Collaborative Multi-Agent Heterogeneous Multi-Armed Bandits
Ronshee Chawla, Daniel Vial, Sanjay Shakkottai, R. Srikant
TL;DR
This work extends decentralized multi-armed bandit theory to a setting where $N$ agents learn $M$ heterogeneous bandits in a fully distributed fashion. It introduces two collaboration regimes—context unaware and partially context aware—and develops GosInE-based algorithms that propagate optimal arms through a gossip-based network. The authors derive per-agent and group regret upper bounds, prove matching lower bounds, and show that sharing best-arm information among groups reduces regret, especially when agents know $r-1$ peers learning the same bandit. The results demonstrate near-optimal performance for distributed exploration across multiple bandits and provide insights into how communication structure and local cooperation affect collective learning efficiency in decentralized systems.
Abstract
The study of collaborative multi-agent bandits has attracted significant attention recently.
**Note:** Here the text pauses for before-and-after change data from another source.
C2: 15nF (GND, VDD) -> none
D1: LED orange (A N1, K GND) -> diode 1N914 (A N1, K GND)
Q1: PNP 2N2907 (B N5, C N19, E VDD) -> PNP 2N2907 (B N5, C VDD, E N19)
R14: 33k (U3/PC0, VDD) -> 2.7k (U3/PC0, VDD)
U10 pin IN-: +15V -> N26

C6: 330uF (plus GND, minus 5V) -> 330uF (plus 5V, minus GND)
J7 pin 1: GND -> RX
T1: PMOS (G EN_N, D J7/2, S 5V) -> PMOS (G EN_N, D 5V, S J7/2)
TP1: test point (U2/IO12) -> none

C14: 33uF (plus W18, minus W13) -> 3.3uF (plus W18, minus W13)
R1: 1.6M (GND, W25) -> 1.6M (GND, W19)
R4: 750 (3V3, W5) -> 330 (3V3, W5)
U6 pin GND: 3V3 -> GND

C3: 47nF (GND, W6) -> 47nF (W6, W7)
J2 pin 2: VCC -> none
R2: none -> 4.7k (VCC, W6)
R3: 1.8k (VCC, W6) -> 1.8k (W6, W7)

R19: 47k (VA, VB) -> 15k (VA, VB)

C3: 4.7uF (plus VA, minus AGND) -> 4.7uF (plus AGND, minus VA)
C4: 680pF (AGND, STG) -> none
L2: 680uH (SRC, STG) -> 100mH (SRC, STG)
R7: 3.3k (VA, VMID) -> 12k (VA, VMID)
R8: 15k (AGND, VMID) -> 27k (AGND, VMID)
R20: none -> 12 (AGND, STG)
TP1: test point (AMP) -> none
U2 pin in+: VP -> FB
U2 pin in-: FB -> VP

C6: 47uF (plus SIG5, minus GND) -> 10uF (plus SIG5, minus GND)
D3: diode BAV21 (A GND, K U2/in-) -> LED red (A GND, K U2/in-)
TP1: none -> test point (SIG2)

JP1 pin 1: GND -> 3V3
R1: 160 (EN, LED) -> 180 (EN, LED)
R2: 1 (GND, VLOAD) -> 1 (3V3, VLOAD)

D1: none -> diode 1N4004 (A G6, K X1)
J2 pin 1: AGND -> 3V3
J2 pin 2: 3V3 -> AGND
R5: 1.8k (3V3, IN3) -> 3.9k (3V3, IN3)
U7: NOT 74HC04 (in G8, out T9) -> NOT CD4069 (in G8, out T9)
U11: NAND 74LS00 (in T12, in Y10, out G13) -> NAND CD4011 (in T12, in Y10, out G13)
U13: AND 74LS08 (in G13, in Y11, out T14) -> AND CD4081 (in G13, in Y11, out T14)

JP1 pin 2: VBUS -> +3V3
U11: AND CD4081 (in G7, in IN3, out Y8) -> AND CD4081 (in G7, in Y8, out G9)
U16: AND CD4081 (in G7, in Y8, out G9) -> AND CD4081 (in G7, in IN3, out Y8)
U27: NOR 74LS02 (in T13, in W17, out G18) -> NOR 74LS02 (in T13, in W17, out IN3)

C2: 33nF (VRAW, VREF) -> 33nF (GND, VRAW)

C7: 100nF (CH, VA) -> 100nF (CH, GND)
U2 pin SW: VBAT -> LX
In light of this, we initiate the study of a new collaborative setting, consisting of $N$ agents such that each agent is learning one of $M$ stochastic multi-armed bandits to minimize their group cumulative regret. We develop decentralized algorithms which facilitate collaboration between the agents under two scenarios. We characterize the performance of these algorithms by deriving the per agent cumulative regret and group regret upper bounds. We also prove lower bounds for the group regret in this setting, which demonstrates the near-optimal behavior of the proposed algorithms.